«Pasticciodiostrichetrancidipesceconigliosalsapestosilfo formaggiomieletordimerlicolombipiccionipollicefaliarrostopalombicutrettolelepri mostardaalucce»(*).
Nell’epilogo delle Donne al parlamento di Aristofane (Ecclesiazuse, messa in scena in Atene alle Lenee del 391 a.C.), il coro presenta la ricetta di un pasticcio che sarà il piatto forte del banchetto finale della commedia, declamando un’unica parola che si dipana per ben sette versi. Si tratta di un composto impronunciabile, di grande effetto sul pubblico per l’abilità tecnica dispiegata dal drammaturgo, ma per la comicità di primo impatto, che fa leva sullo stesso sentimento di sorpresa e di leggero fastidio che ci colpisce oggi a leggere (o a sentir pronunciare da altisonanti e impettiti “maîtres”) le denominazioni elaboratissime di certi piatti da menu d’autore.
Prendiamo spunto da Aristofane per una riflessione sull’alimentazione, l’arte culinaria e il valore sociale della scelta delle vivande, e in particolare dei piatti a base di pesce, nella Grecia di madrepatria e delle ricche colonie d’Occidente. E notiamo che i primi ingredienti enumerati nell’impossibile parola aristofanea di ben centosessantanove lettere - pasticcio, o menu “continuatus” di portate e ghiottonerie assortite - si riferiscono alla sfera ittica: ostriche, tranci di pesce…

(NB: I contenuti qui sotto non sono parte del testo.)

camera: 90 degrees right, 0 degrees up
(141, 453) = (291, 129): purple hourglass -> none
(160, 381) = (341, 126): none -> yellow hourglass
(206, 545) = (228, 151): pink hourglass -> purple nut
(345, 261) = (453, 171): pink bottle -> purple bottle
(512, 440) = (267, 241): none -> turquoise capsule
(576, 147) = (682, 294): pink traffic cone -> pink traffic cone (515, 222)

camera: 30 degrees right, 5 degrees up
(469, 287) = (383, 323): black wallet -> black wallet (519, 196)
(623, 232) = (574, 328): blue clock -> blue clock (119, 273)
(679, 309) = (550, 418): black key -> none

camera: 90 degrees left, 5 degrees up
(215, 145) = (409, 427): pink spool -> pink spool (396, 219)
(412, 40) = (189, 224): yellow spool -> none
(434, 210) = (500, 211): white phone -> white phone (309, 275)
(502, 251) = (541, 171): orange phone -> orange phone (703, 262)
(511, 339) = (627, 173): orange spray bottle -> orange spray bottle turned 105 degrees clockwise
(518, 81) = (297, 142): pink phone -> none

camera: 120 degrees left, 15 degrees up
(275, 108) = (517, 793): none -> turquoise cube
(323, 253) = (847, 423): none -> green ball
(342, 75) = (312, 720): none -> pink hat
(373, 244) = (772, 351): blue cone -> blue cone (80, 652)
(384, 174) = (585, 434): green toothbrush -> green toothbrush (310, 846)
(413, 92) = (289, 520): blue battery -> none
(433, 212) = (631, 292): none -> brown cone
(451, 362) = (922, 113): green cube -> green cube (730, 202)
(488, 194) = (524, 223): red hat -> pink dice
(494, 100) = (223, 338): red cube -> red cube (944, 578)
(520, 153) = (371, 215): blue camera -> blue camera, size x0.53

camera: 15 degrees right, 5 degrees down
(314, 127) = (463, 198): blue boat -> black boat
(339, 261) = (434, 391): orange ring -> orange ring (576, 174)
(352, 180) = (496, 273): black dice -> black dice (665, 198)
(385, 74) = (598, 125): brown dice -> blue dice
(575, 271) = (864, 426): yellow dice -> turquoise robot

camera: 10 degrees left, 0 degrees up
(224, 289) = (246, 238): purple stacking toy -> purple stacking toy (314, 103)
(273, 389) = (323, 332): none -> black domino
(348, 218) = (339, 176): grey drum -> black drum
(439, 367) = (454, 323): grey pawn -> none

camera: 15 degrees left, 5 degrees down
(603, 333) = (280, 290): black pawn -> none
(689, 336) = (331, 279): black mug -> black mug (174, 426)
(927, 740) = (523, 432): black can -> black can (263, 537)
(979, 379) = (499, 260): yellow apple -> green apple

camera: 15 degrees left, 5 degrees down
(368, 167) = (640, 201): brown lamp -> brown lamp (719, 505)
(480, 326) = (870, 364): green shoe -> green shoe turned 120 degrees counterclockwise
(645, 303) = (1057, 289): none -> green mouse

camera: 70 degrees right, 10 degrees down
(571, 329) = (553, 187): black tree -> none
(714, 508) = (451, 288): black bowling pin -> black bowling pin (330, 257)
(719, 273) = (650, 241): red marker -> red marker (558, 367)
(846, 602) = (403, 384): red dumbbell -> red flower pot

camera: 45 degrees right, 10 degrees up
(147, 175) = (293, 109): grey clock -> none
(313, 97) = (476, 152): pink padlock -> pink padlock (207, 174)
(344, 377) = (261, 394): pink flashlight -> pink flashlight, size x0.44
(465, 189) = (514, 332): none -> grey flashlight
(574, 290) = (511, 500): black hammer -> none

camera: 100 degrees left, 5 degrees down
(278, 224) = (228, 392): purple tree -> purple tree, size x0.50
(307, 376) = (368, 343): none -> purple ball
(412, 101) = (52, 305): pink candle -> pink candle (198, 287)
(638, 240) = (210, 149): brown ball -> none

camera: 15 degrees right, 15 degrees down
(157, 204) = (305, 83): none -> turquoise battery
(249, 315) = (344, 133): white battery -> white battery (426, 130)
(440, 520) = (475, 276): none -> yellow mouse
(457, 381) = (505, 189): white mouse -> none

Va ricordato che nei banchetti della Grecia arcaica non si trova traccia di pietanze a base di pesce: nell’Iliade il pesce non è certamente il cibo preferito degli eroi, che si nutrono normalmente di carne, di pane e di vino. Anche nell’Odissea i Proci nella reggia di Itaca banchettano con carni e vino. Il pesce è soltanto un nutrimento povero e di riserva, a cui si ricorre in casi eccezionali per saziare la fame dei reduci dal “nostos”, il viaggio del ritorno a casa.